As has been described above, the diffuser 1 of a centrifugal compressor and the centrifugal compressor provided with the same according to the eighth embodiment provide the following advantages.
The thick shroud-side blades 11 and the thin hub-side blades 4 are abutted onto one another such that their inlet angles differ from one another and such that the entire top ends, in the blade height direction, of the hub-side blades 4 overlap portions, in the thickness direction, of the shroud-side blades 11 over the blade lengths.
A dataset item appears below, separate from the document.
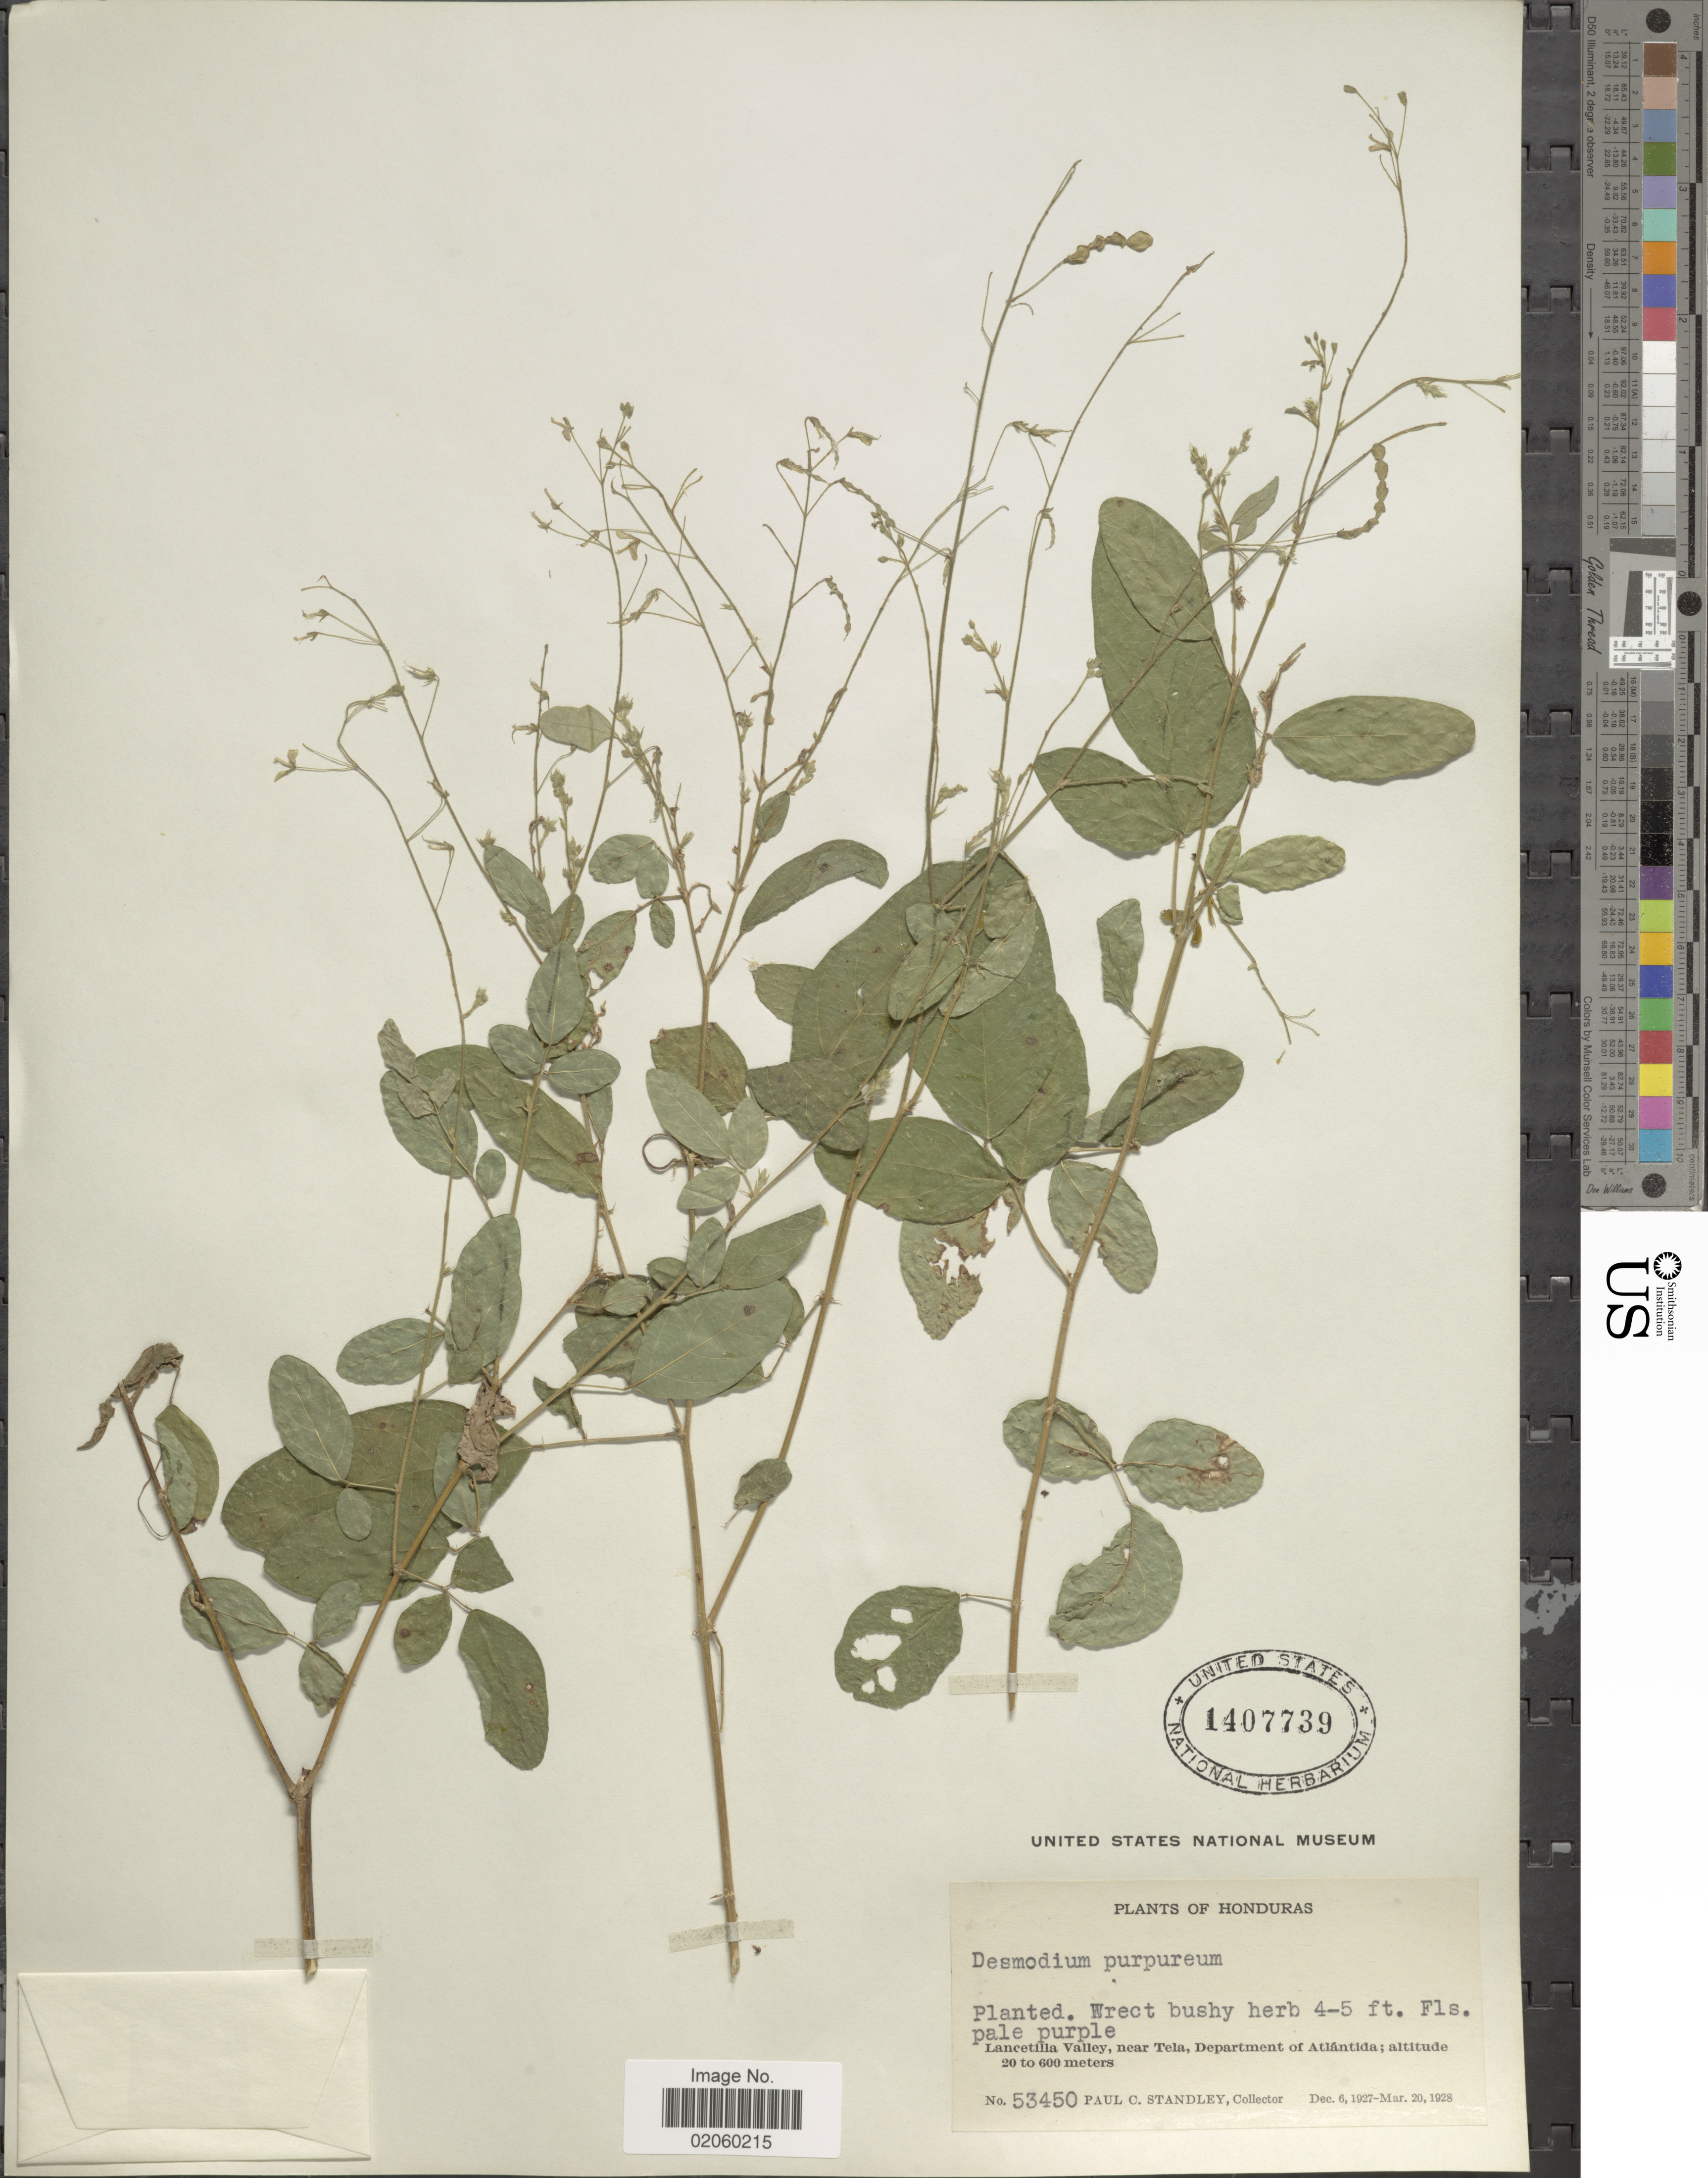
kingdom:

Thus, when the shroud-side blades 11 and the hub-side blades 4 are combined, gaps are not formed between the shroud-side blades 11 and the hub-side blades 4. Accordingly, it is possible to prevent flow separation and generation of vortices caused by the flow in the gaps and to improve the performance of the diffuser 1.
Although it has been described that the shroud-side blades 11 and the hub-side blades 4 have the same length in the eighth embodiment, the present embodiment is not limited thereto. In a modification of the eighth embodiment, as shown in FIG. 13, the hub-side blades 6 may have a smaller length than the shroud-side blades 11.
Although it has been described that the cross-section of the thick shroud-side blades 11 perpendicular to the blade height direction is wedge-shaped in the eighth embodiment, the cross-section thereof may be channel-shaped.

{Reference Signs List}

1: diffuser
3: shroud-side blade
4: hub-side blade
5: connecting wall (connecting member)
58: shroud-side wall

Claims

A diffuser (1) for a centrifugal compressor (50) including a centrifugal impeller (53) which rotates inside a housing (51) and the diffuser (1) which converts dynamic pressure of a flow discharged from an outer circumferential edge of the centrifugal impeller (53) to static pressure, the diffuser comprising:
a shroud-side wall (58) provided downstream of the centrifugal impeller (53);

a hub-side wall provided so as to face the shroud-side wall (58);

a plurality of shroud-side blades (11, 15) fixed at base ends thereof to the shroud-side wall (58); and

a plurality of hub-side blades (12, 14, 16, 18) fixed at base ends thereof to the hub-side wall,

wherein the shroud-side blades (11, 15) and the hub-side blades (12, 14, 16, 18) are combined in such a state that inlet angles of the shroud-side blades (11, 15) and the hub-side blades (12, 14, 16, 18) differ from one another and that top ends of the shroud-side blades (11, 15) and the hub-side blades (12, 14, 16, 18) in a blade height direction are abutted onto one another, where the blade height direction is a direction along an axis of rotation of the centrifugal impeller (53), and

that portions of the top ends of the shroud-side blades (11, 15) and portions of the top ends of the hub-side blades (12, 14, 16, 18) form overlapping portions (13, 17) from the leading edges of the hub-side blades to the trailing edges of the hub-side blades (12, 14, 16, 18),

the diffuser being characterized in that
the other portions of the top ends of the shroud-side blades (11, 15) and the other portions of the top ends of the hub-side blades (12, 14, 16, 18) do not form the overlapping portions (13, 17).
The diffuser according to Claim 1, wherein the thicknesses of the shroud-side blades (11, 15) and hub-side blades (12, 14, 16, 18) are smaller at the trailing edges than at middle portions in a length direction, where the length direction is a direction from the leading edges of the blades to the trialing edges of the blades.
A centrifugal compressor comprising the diffuser according to Claim 1 or Claim 2.